Brief: Could you output each line below precisely as it stands, without the images?

Dataset section:
---

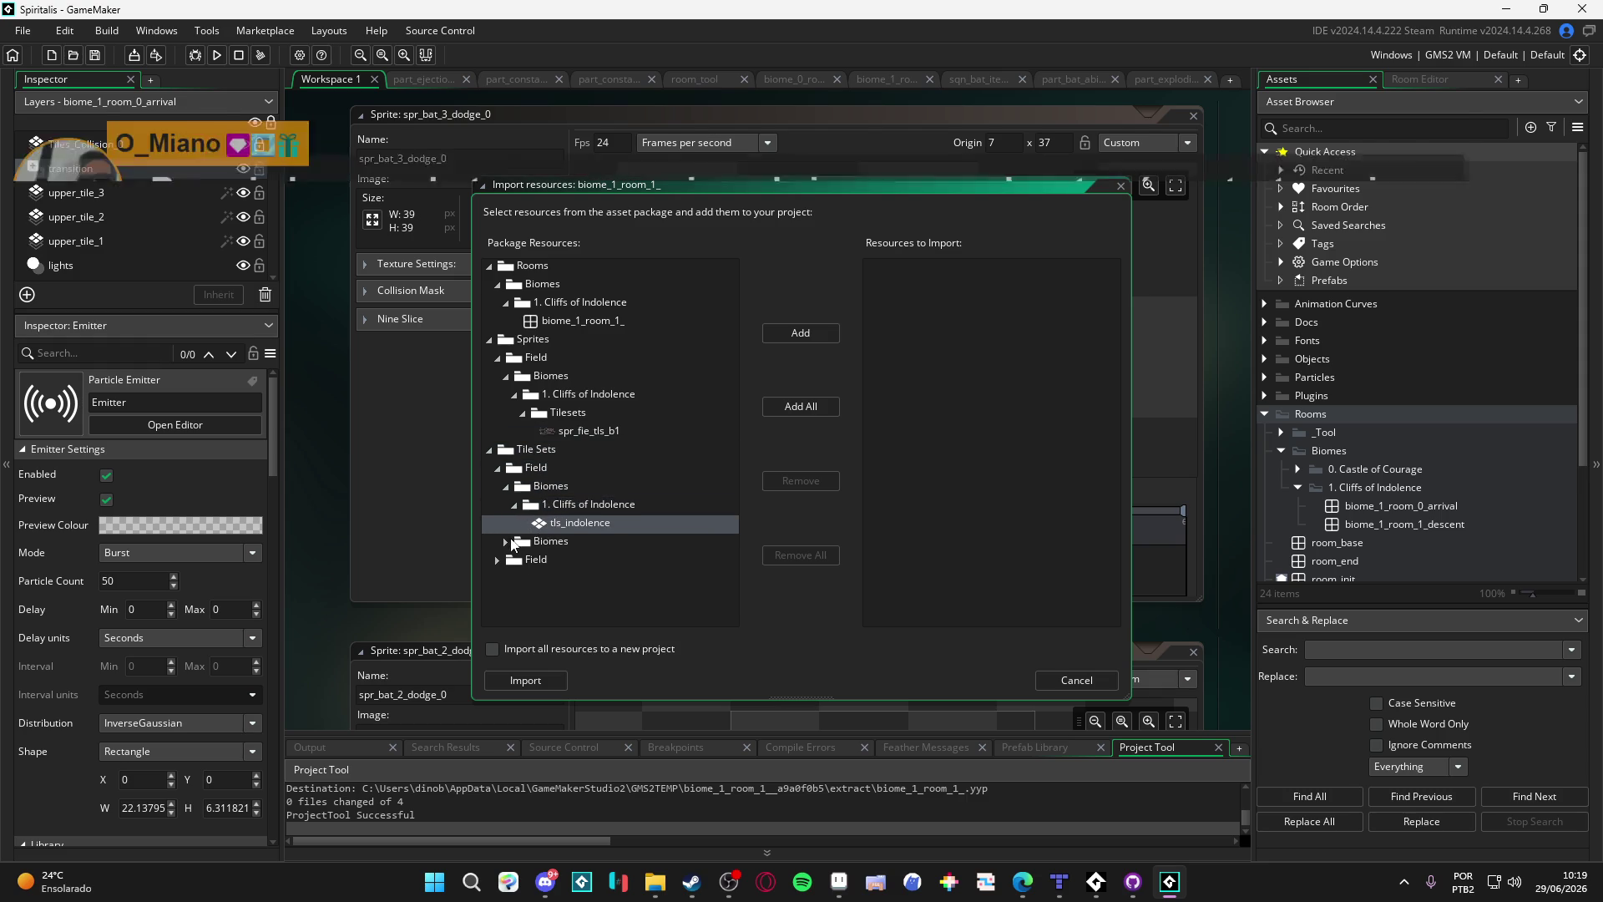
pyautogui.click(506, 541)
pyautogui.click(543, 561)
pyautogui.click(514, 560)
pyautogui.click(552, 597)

---

Written reply:
pyautogui.click(506, 541)
pyautogui.click(543, 561)
pyautogui.click(514, 560)
pyautogui.click(552, 597)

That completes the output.